START SUPPLIED INFORMATION

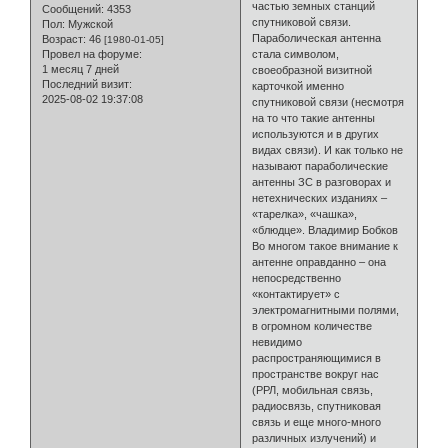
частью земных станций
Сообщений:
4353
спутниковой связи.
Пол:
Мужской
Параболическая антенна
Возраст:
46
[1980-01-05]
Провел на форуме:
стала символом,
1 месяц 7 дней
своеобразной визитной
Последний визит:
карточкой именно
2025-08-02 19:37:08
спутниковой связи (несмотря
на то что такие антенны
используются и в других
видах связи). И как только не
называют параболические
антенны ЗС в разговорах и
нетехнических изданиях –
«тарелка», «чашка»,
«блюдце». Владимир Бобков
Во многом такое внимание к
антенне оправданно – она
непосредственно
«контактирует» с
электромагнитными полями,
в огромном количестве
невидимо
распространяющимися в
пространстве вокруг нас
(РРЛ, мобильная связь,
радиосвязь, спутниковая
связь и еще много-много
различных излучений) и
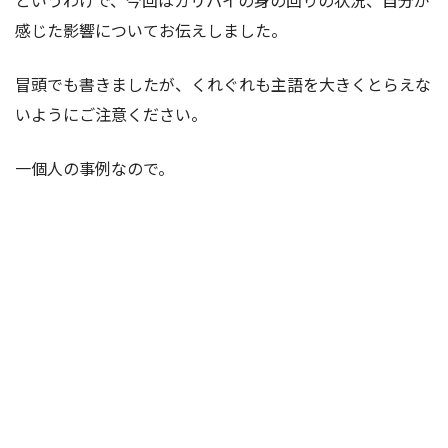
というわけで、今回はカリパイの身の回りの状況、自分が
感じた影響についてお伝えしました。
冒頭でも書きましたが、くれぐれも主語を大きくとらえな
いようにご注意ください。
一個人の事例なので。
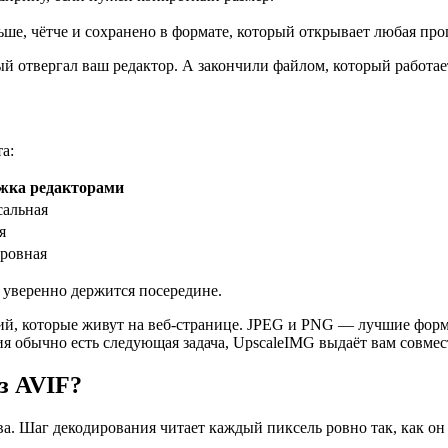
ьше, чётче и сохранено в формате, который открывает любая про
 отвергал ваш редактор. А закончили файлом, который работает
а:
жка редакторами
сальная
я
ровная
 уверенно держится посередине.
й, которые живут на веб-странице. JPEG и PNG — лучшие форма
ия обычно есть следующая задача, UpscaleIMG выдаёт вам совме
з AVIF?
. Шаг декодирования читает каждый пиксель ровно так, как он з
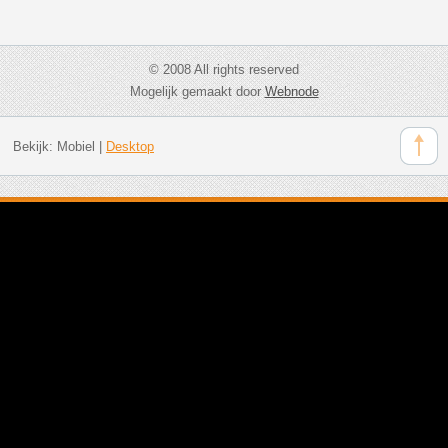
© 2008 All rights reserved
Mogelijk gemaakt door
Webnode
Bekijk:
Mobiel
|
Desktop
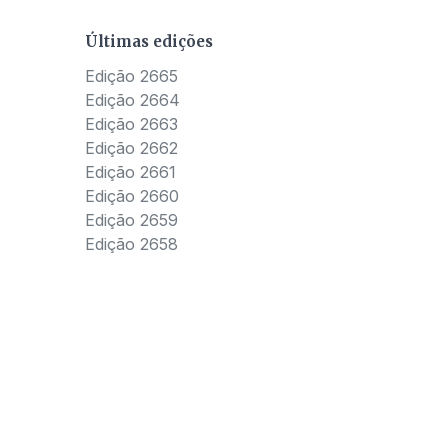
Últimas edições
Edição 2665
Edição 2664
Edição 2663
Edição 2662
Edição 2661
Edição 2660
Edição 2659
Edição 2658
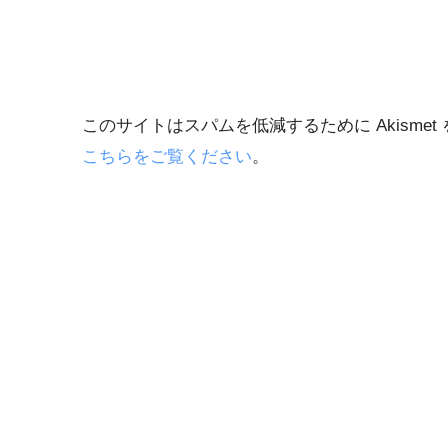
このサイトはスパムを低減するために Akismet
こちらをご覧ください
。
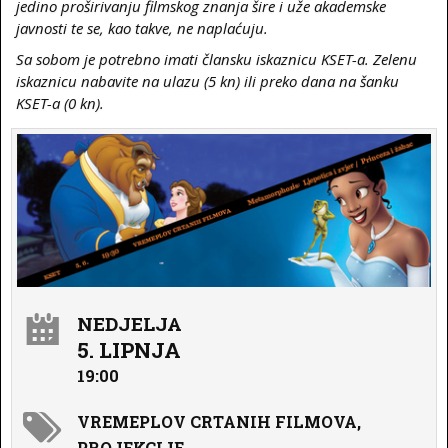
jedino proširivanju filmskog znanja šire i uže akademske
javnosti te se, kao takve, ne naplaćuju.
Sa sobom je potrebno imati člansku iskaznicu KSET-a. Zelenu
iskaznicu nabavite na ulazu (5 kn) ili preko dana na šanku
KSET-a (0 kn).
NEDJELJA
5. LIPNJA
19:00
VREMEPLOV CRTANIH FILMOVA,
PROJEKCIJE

END SUPPLIED INFORMATION

- _PROMPT_:
Return the entries exactly as given. Do not include pictures.

- _TASK ANSWER_:
частью земных станций
Сообщений:
4353
спутниковой связи.
Пол:
Мужской
Параболическая антенна
Возраст:
46
[1980-01-05]
Провел на форуме:
стала символом,
1 месяц 7 дней
своеобразной визитной
Последний визит:
карточкой именно
2025-08-02 19:37:08
спутниковой связи (несмотря
на то что такие антенны
используются и в других
видах связи). И как только не
называют параболические
антенны ЗС в разговорах и
нетехнических изданиях –
«тарелка», «чашка»,
«блюдце». Владимир Бобков
Во многом такое внимание к
антенне оправданно – она
непосредственно
«контактирует» с
электромагнитными полями,
в огромном количестве
невидимо
распространяющимися в
пространстве вокруг нас
(РРЛ, мобильная связь,
радиосвязь, спутниковая
связь и еще много-много
различных излучений) и
というわけで、今回はカリパイの身の回りの状況、自分が
感じた影響についてお伝えしました。
冒頭でも書きましたが、くれぐれも主語を大きくとらえな
いようにご注意ください。
一個人の事例なので。
ьше, чётче и сохранено в формате, который открывает любая про
 отвергал ваш редактор. А закончили файлом, который работает
а:
жка редакторами
сальная
я
ровная
 уверенно держится посередине.
й, которые живут на веб-странице. JPEG и PNG — лучшие форма
ия обычно есть следующая задача, UpscaleIMG выдаёт вам совме
з AVIF?
. Шаг декодирования читает каждый пиксель ровно так, как он з
© 2008 All rights reserved
Mogelijk gemaakt door
Webnode
Bekijk:
Mobiel
|
Desktop
Últimas edições
Edição 2665
Edição 2664
Edição 2663
Edição 2662
Edição 2661
Edição 2660
Edição 2659
Edição 2658
このサイトはスパムを低減するために Akismet
こちらをご覧ください
。
jedino proširivanju filmskog znanja šire i uže akademske
javnosti te se, kao takve, ne naplaćuju.
Sa sobom je potrebno imati člansku iskaznicu KSET-a. Zelenu
iskaznicu nabavite na ulazu (5 kn) ili preko dana na šanku
KSET-a (0 kn).
NEDJELJA
5. LIPNJA
19:00
VREMEPLOV CRTANIH FILMOVA,
PROJEKCIJE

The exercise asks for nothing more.